How many new fire stations are currently needed and generally where will they go?

Right now in the imminent future, and we’ll call that five years, there’s two fire stations for sure. One of them is already defined. The city just purchased the land and will be housed in partnership with the new community pool. So, that’s at Cactus and Perryville [roads] on the northeast corner. It’s off the freeway, it’s easy access, there’ll be a lot of available parking and for a lot of reasons that spot made sense. The second one right now generally speaking we’re looking in that area of like Deer Valley and Citrus [roads]. Obviously, we don’t own any land there. This is just, “Hey, if we get everything we wanted this would be our mark.” So we’ll see.

What are your plans for expanding the city’s ambulance service?

Right now, for sure we have one contract ambulance in the city, Maricopa ambulance service is a private company. They have an ambulance out here that helps us with the current service demands. Obviously, immediately sometimes in the next 12 months we would like to get our new full-time ambulance in-service and relieve them of their duty out here. They’ve been a huge help to us but it’s our duty to provide that service to the entire city. So we have to get that squared away and it’s some point soon in the northwest part of the city by 163rd and north of Grand — where that new fire station is over there — we’re hoping to look for an ambulance in that part of the city as well.

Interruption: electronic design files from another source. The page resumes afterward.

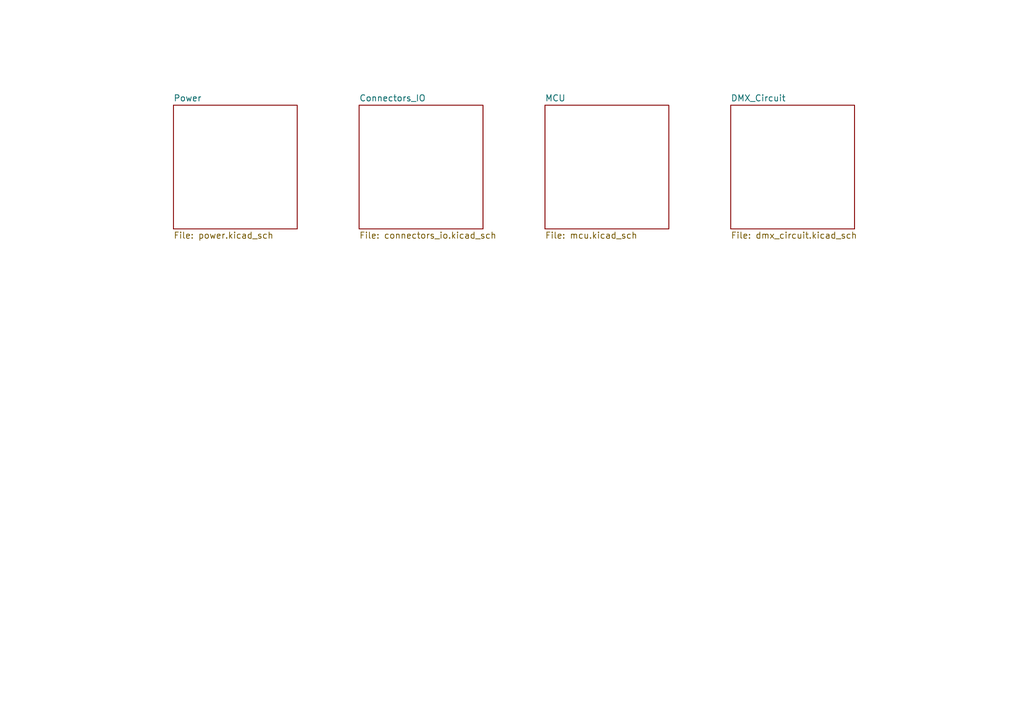
<source format=kicad_sch>
(kicad_sch
	(version 20250114)
	(generator "eeschema")
	(generator_version "9.0")
	(uuid "ef5f791b-6275-4df9-ae9f-81fc9bb96b68")
	(paper "A5")
	(title_block
		(title "Overview")
		(date "2025-03-21")
		(rev "1.0.0")
		(company "sauer-solutions")
	)
	(lib_symbols)
	(sheet
		(at 111.76 21.59)
		(size 25.4 25.4)
		(exclude_from_sim no)
		(in_bom yes)
		(on_board yes)
		(dnp no)
		(fields_autoplaced yes)
		(stroke
			(width 0.1524)
			(type solid)
		)
		(fill
			(color 0 0 0 0.0000)
		)
		(uuid "923ebc89-c32d-44cc-8914-3a7d1c239418")
		(property "Sheetname" "MCU"
			(at 111.76 20.8784 0)
			(effects
				(font
					(size 1.27 1.27)
				)
				(justify left bottom)
			)
		)
		(property "Sheetfile" "mcu.kicad_sch"
			(at 111.76 47.5746 0)
			(effects
				(font
					(size 1.27 1.27)
				)
				(justify left top)
			)
		)
		(instances
			(project "DMX-Adapter-small-V3"
				(path "/ef5f791b-6275-4df9-ae9f-81fc9bb96b68"
					(page "4")
				)
			)
		)
	)
	(sheet
		(at 73.66 21.59)
		(size 25.4 25.4)
		(exclude_from_sim no)
		(in_bom yes)
		(on_board yes)
		(dnp no)
		(fields_autoplaced yes)
		(stroke
			(width 0.1524)
			(type solid)
		)
		(fill
			(color 0 0 0 0.0000)
		)
		(uuid "95f5c172-f812-45b1-82e4-e35a8bca5dd3")
		(property "Sheetname" "Connectors_IO"
			(at 73.66 20.8784 0)
			(effects
				(font
					(size 1.27 1.27)
				)
				(justify left bottom)
			)
		)
		(property "Sheetfile" "connectors_io.kicad_sch"
			(at 73.66 47.5746 0)
			(effects
				(font
					(size 1.27 1.27)
				)
				(justify left top)
			)
		)
		(instances
			(project "DMX-Adapter-small-V3"
				(path "/ef5f791b-6275-4df9-ae9f-81fc9bb96b68"
					(page "3")
				)
			)
		)
	)
	(sheet
		(at 35.56 21.59)
		(size 25.4 25.4)
		(exclude_from_sim no)
		(in_bom yes)
		(on_board yes)
		(dnp no)
		(fields_autoplaced yes)
		(stroke
			(width 0.1524)
			(type solid)
		)
		(fill
			(color 0 0 0 0.0000)
		)
		(uuid "989cf3e8-7f0a-4420-ad25-65da54868bb2")
		(property "Sheetname" "Power"
			(at 35.56 20.8784 0)
			(effects
				(font
					(size 1.27 1.27)
				)
				(justify left bottom)
			)
		)
		(property "Sheetfile" "power.kicad_sch"
			(at 35.56 47.5746 0)
			(effects
				(font
					(size 1.27 1.27)
				)
				(justify left top)
			)
		)
		(instances
			(project "DMX-Adapter-small-V3"
				(path "/ef5f791b-6275-4df9-ae9f-81fc9bb96b68"
					(page "2")
				)
			)
		)
	)
	(sheet
		(at 149.86 21.59)
		(size 25.4 25.4)
		(exclude_from_sim no)
		(in_bom yes)
		(on_board yes)
		(dnp no)
		(fields_autoplaced yes)
		(stroke
			(width 0.1524)
			(type solid)
		)
		(fill
			(color 0 0 0 0.0000)
		)
		(uuid "eaa44aeb-6030-4d52-b7dd-ae6487a9eaea")
		(property "Sheetname" "DMX_Circuit"
			(at 149.86 20.8784 0)
			(effects
				(font
					(size 1.27 1.27)
				)
				(justify left bottom)
			)
		)
		(property "Sheetfile" "dmx_circuit.kicad_sch"
			(at 149.86 47.5746 0)
			(effects
				(font
					(size 1.27 1.27)
				)
				(justify left top)
			)
		)
		(instances
			(project "DMX-Adapter-small-V3"
				(path "/ef5f791b-6275-4df9-ae9f-81fc9bb96b68"
					(page "5")
				)
			)
		)
	)
	(sheet_instances
		(path "/"
			(page "1")
		)
	)
	(embedded_fonts no)
)

</source>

How do you keep good relations with the community?

The gateway for the fire department to the community is the members out there running calls. When the [emergency] lights go off, we’re headed to somebody’s worst day. So most of the time those folks when we were engaging in we’re engaging them with her eyes wide open. What I mean by that is if I go to the grocery store and I see you there tomorrow you’ll be paying attention to me but you also be looking at people around you and things on your grocery list so while that interaction is captured a lot of it is lost because your eyes aren’t wide open, you’re just there. So for us when we engage with people usually it’s with eyes by open so they see everything and it’s committed to memory.

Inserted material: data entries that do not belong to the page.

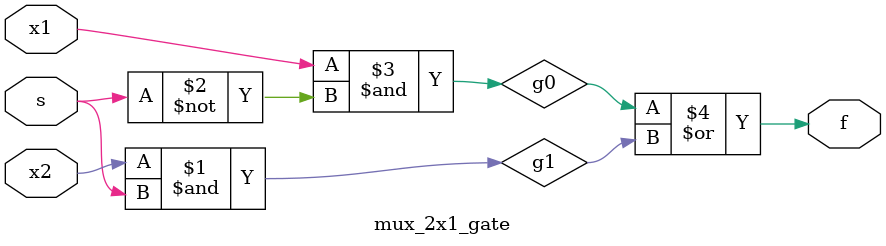
<source format=v>
`timescale 1ns / 1ps


module mux_2x1_gate(
    input x1, x2, s,
    output f
    );
    
    and A1 (g1, x2, s);
    and A0 (g0, x1, ~s);
    or O0 (f, g0, g1);
    
endmodule

</source>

So that’s where we always try to go the extra distance to help whatever it is. If we go for a fall injury and somebody just needs a sandwich, make them a sandwich. We’ve got crews that come back, reported members of the community that didn’t have air conditioning because their air conditioning of their house was bad and the charities of the Surprise Fire Charities, which is a separate entity from the fire department, these crew members come back and go to the charities team and the charities go in and buy them an air conditioner to get their house back online.

It’s that type of stuff right there it’s really hard to put a value on that. Because that person now is our best advocate now. They’re out there telling the world what good people we are and we really are good people. But me telling you that is a lot different than a resident telling you that. It’s just different when it’s coming from somebody else, so that’s I think how we really spike are our numbers with the community and the residents is that positive interaction is what people want to know. They wanna know we’re there and we’re trying to put their best interest at the forefront all the time.

I’m going to talk to a couple of the other battalion chiefs and the office chief and I wanna see if we can’t get some Christmas lights on the firetruck this year for the month of December. It’s little, it’s subtle, but it’s warming to see that stuff. It’s engaging.